### Exercise details
Find every line in the records that contains the string "middle", matching case, and copy each of those lines.

### Records for this exercise
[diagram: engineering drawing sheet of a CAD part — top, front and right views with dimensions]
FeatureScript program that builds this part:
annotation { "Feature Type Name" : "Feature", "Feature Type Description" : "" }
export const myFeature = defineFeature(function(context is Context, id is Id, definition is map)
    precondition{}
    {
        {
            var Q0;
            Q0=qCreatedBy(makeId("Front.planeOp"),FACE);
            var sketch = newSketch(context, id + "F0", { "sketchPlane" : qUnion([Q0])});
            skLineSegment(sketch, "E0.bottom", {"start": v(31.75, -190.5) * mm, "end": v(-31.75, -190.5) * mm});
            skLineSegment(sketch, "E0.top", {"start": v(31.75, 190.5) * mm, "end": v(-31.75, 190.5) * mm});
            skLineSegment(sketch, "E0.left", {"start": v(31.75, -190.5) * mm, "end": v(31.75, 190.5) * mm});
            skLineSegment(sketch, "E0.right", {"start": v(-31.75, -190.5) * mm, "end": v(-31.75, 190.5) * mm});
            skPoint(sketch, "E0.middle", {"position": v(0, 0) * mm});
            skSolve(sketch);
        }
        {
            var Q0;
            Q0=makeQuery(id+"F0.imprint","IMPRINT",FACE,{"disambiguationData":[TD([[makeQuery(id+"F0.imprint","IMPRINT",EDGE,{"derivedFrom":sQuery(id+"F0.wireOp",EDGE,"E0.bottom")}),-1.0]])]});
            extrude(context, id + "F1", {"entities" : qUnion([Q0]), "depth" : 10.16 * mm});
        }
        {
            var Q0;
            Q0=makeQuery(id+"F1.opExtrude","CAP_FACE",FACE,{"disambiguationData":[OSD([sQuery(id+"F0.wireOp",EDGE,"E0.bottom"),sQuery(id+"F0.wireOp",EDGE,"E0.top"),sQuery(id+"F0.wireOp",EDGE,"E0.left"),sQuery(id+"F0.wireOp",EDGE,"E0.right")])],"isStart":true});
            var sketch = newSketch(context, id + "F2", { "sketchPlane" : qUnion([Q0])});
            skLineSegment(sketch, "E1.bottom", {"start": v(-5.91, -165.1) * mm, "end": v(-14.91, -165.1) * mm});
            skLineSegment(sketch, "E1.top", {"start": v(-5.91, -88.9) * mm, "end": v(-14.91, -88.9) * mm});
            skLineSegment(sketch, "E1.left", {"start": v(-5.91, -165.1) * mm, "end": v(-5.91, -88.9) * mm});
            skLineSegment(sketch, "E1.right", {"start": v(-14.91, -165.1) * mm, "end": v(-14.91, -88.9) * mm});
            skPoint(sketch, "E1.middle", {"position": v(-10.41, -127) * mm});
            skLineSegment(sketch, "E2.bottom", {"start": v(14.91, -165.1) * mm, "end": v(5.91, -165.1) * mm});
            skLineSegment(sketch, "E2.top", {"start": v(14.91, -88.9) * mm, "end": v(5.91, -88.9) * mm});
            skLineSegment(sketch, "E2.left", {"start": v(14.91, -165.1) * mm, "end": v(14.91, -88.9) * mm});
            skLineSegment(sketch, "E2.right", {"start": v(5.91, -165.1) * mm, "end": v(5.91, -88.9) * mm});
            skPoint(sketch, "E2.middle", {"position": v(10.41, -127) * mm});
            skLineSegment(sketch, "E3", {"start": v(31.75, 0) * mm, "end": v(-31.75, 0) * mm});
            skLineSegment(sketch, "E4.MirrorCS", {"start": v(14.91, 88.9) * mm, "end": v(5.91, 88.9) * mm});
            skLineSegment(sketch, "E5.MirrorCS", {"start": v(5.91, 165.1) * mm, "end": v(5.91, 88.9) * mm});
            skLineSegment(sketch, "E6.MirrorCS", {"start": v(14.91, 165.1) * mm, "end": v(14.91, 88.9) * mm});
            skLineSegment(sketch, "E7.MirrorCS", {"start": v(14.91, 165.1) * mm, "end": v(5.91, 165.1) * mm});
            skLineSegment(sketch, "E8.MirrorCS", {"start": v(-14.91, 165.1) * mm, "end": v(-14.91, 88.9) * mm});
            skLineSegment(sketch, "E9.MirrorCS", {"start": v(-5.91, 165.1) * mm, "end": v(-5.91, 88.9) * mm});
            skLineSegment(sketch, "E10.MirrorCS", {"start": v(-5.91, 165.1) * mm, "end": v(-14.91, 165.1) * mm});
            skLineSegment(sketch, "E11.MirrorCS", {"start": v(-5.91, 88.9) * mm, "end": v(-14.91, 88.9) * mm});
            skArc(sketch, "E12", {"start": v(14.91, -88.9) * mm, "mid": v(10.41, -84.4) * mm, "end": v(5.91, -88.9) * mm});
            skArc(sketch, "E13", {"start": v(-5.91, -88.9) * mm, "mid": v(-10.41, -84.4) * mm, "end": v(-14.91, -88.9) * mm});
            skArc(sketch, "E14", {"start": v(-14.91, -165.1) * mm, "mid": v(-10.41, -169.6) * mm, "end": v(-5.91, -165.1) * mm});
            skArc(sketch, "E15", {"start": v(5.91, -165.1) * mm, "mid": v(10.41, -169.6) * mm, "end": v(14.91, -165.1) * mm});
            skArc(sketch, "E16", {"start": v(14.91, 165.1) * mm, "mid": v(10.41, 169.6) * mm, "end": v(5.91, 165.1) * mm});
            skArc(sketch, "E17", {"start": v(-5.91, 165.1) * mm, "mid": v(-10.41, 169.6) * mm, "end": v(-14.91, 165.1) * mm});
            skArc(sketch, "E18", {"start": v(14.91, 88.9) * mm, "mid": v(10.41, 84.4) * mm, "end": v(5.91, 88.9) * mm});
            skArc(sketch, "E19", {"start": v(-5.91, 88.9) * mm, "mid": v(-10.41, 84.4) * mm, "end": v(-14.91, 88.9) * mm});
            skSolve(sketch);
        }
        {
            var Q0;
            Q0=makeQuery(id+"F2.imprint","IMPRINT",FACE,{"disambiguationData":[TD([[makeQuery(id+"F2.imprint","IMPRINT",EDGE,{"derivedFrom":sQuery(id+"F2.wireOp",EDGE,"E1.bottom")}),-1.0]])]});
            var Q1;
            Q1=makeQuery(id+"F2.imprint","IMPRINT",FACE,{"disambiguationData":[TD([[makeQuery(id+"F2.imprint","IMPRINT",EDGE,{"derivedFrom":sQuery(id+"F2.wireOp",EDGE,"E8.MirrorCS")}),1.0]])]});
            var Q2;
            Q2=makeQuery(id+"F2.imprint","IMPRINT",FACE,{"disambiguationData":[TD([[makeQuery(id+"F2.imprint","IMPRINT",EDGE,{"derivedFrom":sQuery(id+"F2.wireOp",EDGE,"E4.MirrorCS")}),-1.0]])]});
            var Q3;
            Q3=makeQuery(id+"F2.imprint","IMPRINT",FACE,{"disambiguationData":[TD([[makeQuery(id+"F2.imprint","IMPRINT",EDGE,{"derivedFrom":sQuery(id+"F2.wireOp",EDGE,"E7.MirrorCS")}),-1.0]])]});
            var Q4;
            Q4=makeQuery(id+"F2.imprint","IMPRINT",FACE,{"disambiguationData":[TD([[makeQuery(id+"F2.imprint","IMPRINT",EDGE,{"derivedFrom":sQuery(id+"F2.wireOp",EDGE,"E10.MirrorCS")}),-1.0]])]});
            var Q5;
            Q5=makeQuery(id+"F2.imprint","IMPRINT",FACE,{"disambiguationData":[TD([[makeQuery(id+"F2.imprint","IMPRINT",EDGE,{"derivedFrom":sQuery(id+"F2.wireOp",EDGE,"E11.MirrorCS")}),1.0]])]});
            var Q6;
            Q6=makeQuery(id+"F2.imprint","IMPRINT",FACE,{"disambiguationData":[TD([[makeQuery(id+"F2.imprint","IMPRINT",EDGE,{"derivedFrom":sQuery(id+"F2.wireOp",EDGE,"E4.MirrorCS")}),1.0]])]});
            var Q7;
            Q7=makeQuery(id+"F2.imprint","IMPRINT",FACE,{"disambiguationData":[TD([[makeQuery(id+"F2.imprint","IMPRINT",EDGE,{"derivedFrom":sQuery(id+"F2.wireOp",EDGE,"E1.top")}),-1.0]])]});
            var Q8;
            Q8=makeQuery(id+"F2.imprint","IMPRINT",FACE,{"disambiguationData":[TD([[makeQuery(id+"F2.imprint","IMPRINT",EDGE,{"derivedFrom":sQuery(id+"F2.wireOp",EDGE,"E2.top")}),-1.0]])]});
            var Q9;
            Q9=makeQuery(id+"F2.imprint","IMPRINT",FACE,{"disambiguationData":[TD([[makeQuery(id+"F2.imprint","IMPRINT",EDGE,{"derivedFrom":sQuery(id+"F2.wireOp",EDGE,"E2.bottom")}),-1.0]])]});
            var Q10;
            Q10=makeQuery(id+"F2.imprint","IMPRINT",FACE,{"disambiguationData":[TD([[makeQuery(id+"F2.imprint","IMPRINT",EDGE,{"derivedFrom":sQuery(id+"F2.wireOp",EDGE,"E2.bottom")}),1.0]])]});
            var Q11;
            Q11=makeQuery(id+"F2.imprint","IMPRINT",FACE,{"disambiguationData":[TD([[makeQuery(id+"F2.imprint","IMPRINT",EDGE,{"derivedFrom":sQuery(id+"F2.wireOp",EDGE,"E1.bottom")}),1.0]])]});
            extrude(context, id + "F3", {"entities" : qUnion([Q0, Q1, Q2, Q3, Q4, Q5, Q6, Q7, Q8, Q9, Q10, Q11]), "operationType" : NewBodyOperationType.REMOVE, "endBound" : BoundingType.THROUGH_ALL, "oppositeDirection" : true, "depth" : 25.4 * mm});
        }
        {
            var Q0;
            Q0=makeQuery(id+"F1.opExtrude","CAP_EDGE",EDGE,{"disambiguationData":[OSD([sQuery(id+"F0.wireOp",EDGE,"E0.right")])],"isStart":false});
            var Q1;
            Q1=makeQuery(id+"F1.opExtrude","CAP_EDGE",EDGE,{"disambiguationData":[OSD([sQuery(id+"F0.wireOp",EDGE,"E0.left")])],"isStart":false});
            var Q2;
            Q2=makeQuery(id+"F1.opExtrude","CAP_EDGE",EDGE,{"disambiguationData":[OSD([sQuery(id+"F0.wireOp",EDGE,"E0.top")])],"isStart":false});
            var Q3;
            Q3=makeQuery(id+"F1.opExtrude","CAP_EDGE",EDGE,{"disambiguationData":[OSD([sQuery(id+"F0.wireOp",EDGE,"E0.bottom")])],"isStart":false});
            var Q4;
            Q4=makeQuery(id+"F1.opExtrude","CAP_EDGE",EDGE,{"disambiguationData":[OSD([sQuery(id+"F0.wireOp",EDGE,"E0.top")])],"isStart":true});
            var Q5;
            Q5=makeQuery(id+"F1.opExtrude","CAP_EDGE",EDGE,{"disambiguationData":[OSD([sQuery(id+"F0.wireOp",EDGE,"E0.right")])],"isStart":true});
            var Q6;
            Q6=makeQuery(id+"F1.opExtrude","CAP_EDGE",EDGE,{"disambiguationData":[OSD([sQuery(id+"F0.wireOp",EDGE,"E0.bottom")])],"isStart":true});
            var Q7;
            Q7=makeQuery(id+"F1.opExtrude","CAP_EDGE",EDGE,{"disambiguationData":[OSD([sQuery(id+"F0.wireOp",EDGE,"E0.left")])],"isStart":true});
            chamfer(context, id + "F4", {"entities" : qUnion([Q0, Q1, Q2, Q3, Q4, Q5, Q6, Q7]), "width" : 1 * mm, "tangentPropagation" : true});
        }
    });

### Response
            skPoint(sketch, "E0.middle", {"position": v(0, 0) * mm});
            skPoint(sketch, "E1.middle", {"position": v(-10.41, -127) * mm});
            skPoint(sketch, "E2.middle", {"position": v(10.41, -127) * mm});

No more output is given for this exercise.